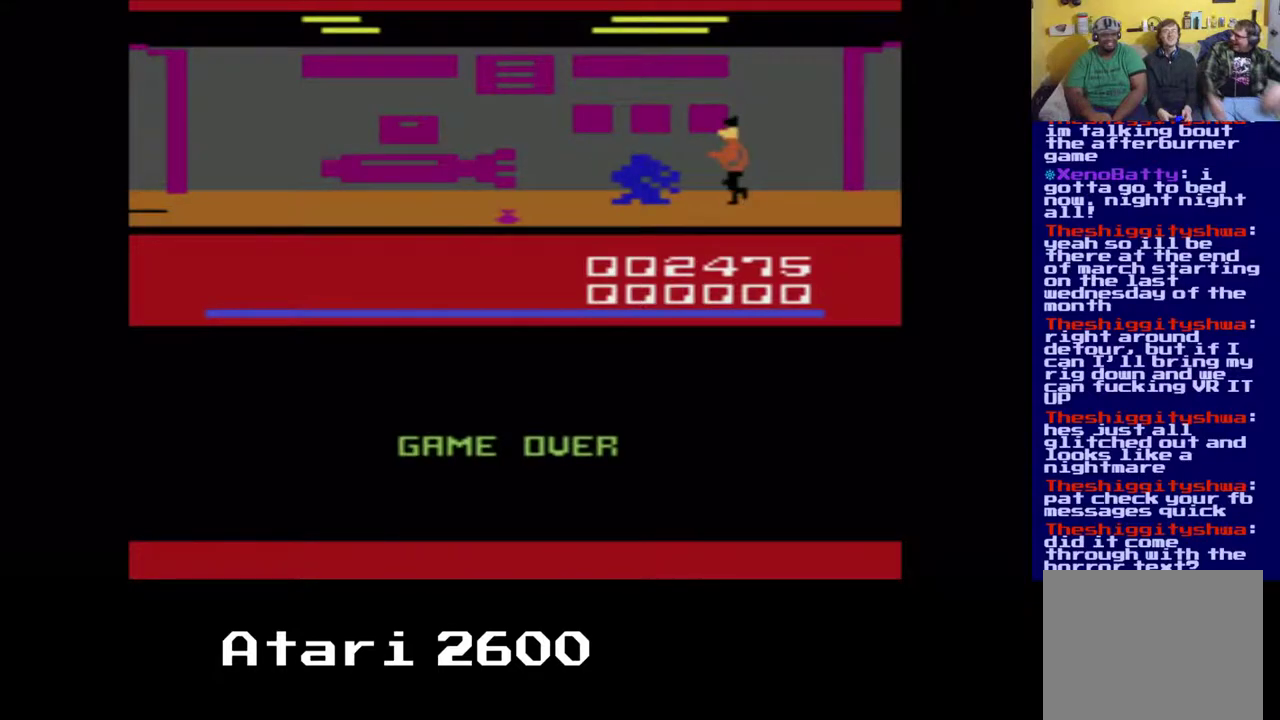
{"buttons": ["DPAD_LEFT"], "left_stick": "center", "right_stick": "center", "events": []}
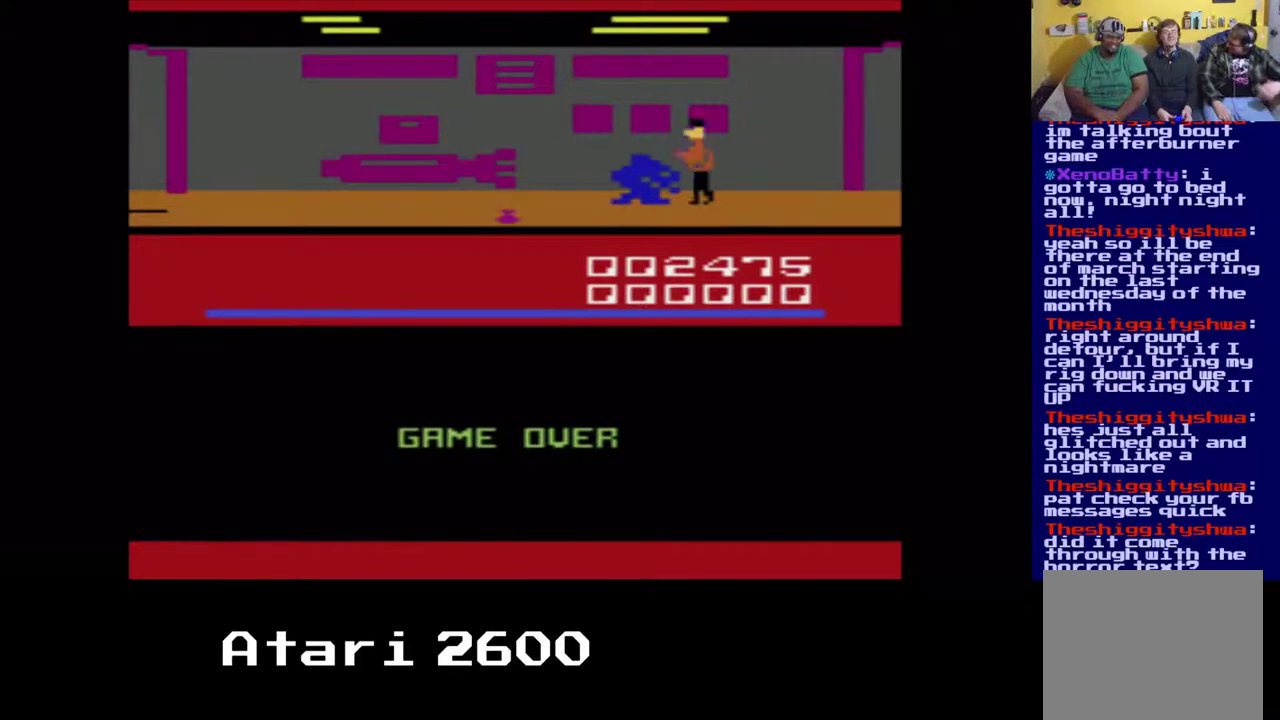
{"buttons": ["DPAD_LEFT"], "left_stick": "center", "right_stick": "center", "events": []}
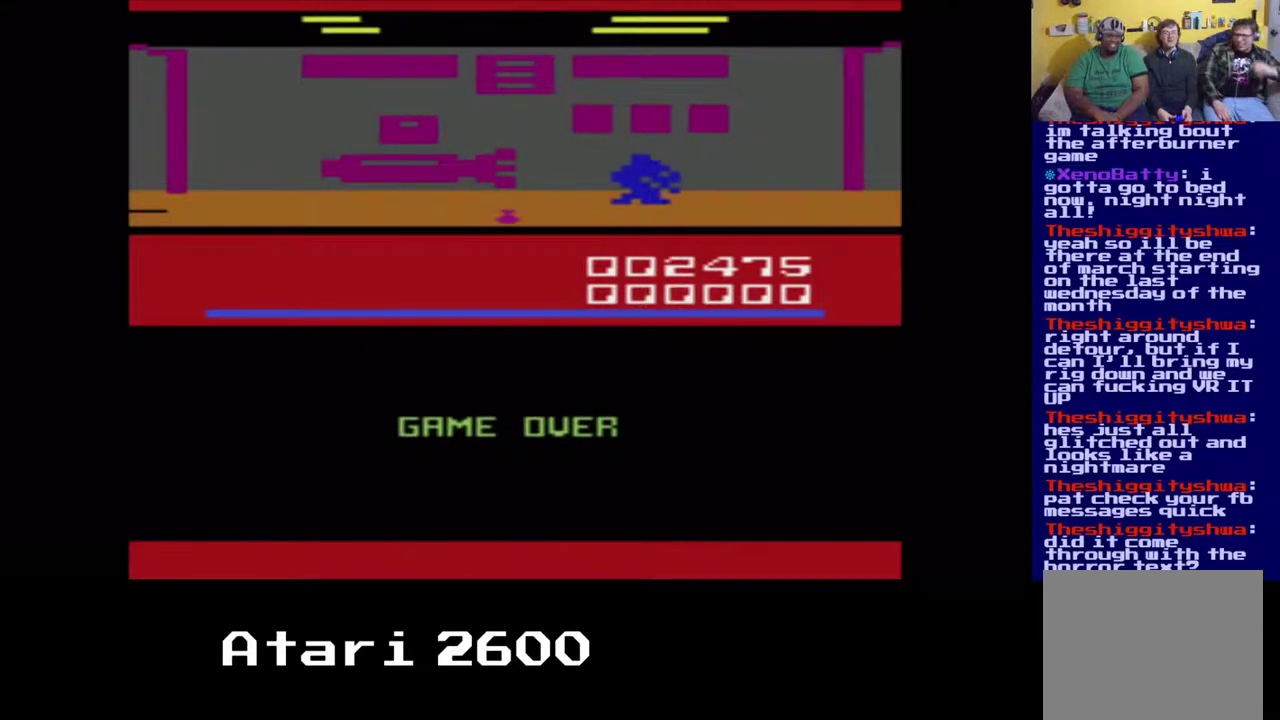
{"buttons": ["DPAD_LEFT"], "left_stick": "center", "right_stick": "center", "events": []}
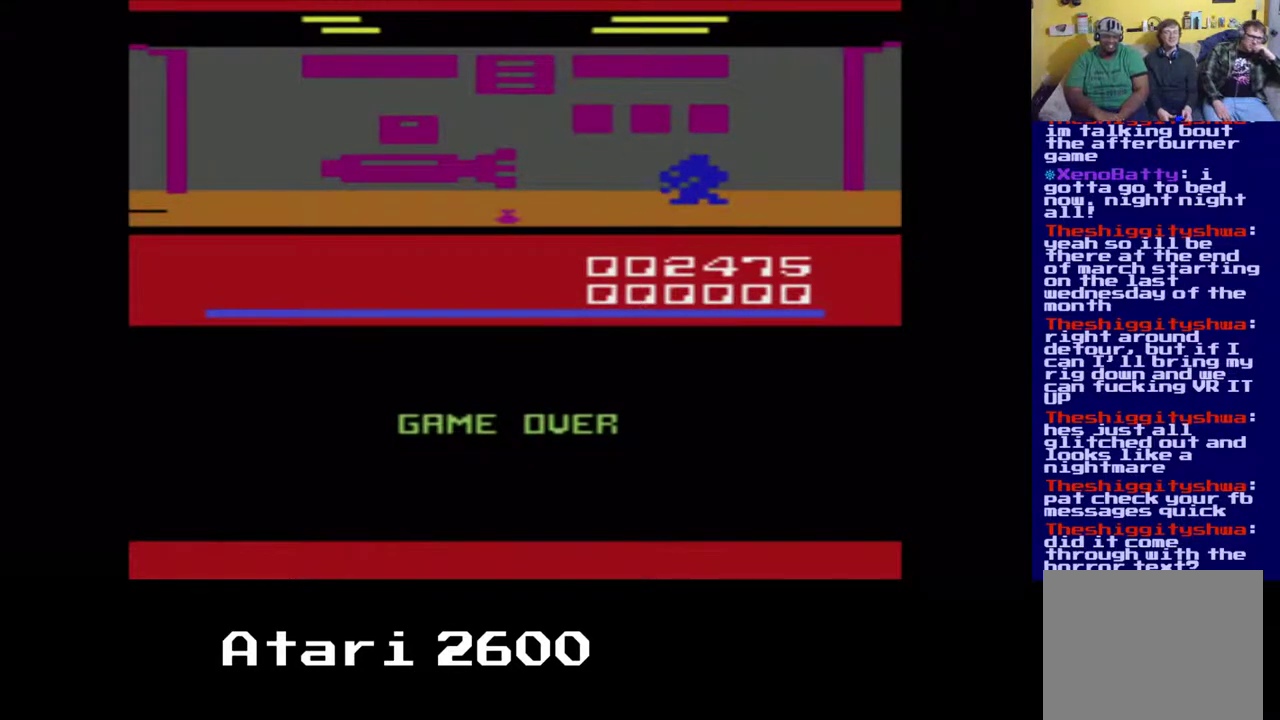
{"buttons": ["DPAD_LEFT"], "left_stick": "center", "right_stick": "center", "events": []}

* EXERCISE INSTRUCTIONS *
Repeat the material line for line. Pictures stay out of the copy.

* ANSWER SPACE *
{"buttons": ["DPAD_LEFT"], "left_stick": "center", "right_stick": "center", "events": []}
{"buttons": ["DPAD_LEFT"], "left_stick": "center", "right_stick": "center", "events": []}
{"buttons": ["DPAD_LEFT"], "left_stick": "center", "right_stick": "center", "events": []}
{"buttons": ["DPAD_LEFT"], "left_stick": "center", "right_stick": "center", "events": []}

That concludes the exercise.